┌─ THE DATA
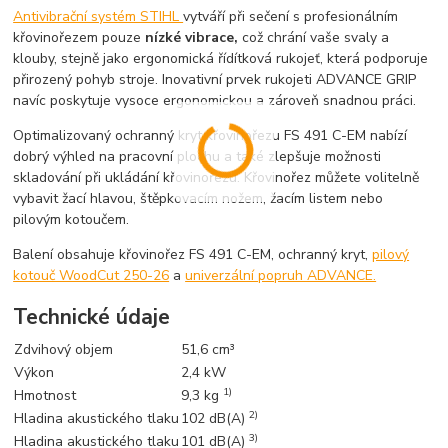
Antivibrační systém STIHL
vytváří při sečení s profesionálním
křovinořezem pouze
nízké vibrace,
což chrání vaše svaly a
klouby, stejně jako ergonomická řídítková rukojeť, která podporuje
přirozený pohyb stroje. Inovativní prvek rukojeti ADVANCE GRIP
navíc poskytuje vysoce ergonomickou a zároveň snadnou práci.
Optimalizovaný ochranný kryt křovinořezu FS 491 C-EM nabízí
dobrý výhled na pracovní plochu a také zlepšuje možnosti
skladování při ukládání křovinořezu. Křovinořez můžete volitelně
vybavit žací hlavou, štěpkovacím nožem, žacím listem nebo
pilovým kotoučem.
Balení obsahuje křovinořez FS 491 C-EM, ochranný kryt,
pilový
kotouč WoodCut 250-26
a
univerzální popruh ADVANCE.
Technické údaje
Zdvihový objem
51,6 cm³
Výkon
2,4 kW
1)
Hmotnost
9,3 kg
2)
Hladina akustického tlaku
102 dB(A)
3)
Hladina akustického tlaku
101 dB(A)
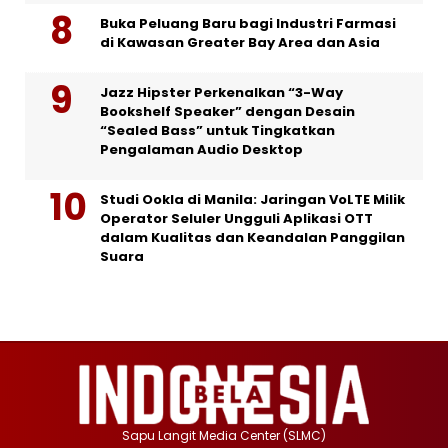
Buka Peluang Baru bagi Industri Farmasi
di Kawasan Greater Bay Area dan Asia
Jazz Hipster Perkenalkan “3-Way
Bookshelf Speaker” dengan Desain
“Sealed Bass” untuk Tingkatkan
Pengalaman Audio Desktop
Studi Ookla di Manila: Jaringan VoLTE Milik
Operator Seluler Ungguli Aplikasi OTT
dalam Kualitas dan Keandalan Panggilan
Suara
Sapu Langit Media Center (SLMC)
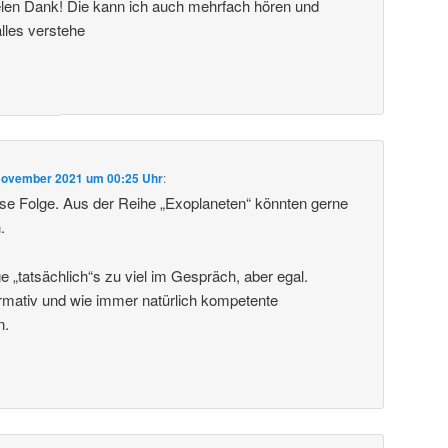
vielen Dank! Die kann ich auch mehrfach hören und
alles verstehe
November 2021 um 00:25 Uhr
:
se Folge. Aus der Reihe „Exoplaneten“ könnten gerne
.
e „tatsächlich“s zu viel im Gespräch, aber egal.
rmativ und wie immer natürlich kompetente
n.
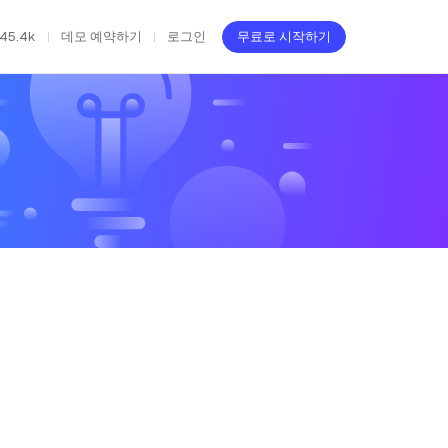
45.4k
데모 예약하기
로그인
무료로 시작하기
└─
┌─ THE DATA
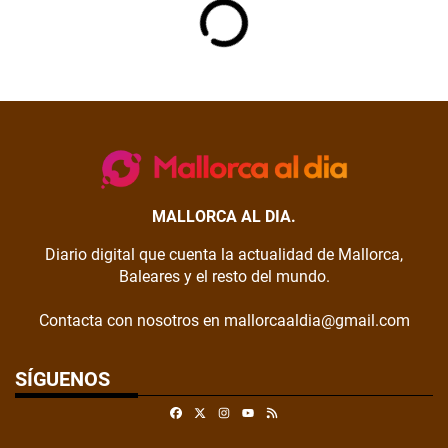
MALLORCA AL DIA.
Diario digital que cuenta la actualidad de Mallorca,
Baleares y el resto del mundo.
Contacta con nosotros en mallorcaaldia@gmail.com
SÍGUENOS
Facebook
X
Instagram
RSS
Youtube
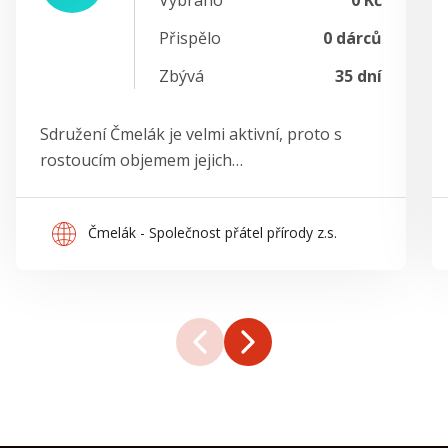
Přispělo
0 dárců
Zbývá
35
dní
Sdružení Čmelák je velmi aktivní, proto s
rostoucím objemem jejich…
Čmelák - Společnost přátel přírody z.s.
└─
┌─ THE DATA
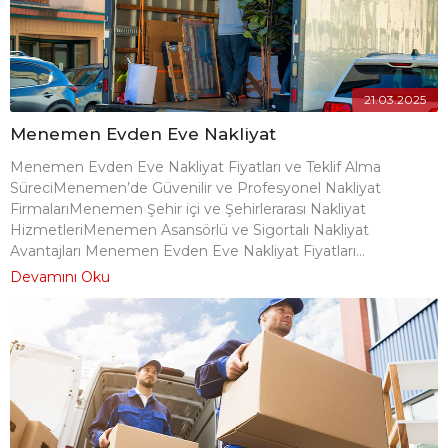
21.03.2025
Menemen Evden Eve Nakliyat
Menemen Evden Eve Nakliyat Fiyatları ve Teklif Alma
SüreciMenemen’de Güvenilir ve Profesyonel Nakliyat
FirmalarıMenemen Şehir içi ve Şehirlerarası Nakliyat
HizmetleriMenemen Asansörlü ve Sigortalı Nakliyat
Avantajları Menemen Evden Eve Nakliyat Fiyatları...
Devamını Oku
└─
▶ **WHAT IS BEING ASKED**: Retrieve all lines from the data that contain the string "křovinořezu".

▶ **SOLUTION TO THE PROBLEM**:
Optimalizovaný ochranný kryt křovinořezu FS 491 C-EM nabízí
skladování při ukládání křovinořezu. Křovinořez můžete volitelně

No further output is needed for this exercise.